[Saved data entries]
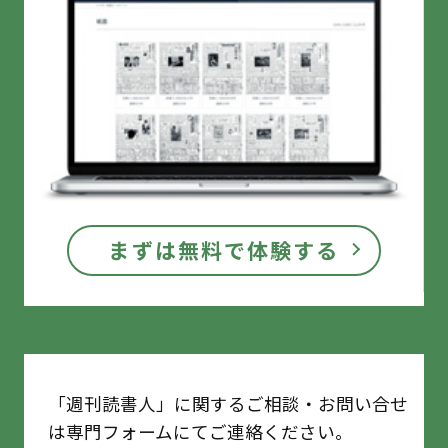
まずは無料で体験する
「週刊読書人」に関するご相談・お問い合せ
は専門フォームにてご連絡ください。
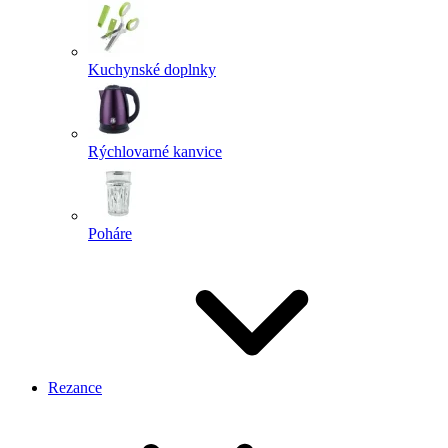
Kuchynské doplnky
Rýchlovarné kanvice
Poháre
Rezance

[Task brief]:
Present each line of text in the listing above as a Markdown table with the columns Row and Text, numbering the rows in order and omitting blank lines. Leave the pictures out of the table.

[Solution for this problem]:
| Row | Text |
|---|---|
| 1 | まずは無料で体験する |
| 2 | 「週刊読書人」に関するご相談・お問い合せ |
| 3 | は専門フォームにてご連絡ください。 |
| 4 | Kuchynské doplnky |
| 5 | Rýchlovarné kanvice |
| 6 | Poháre |
| 7 | Rezance |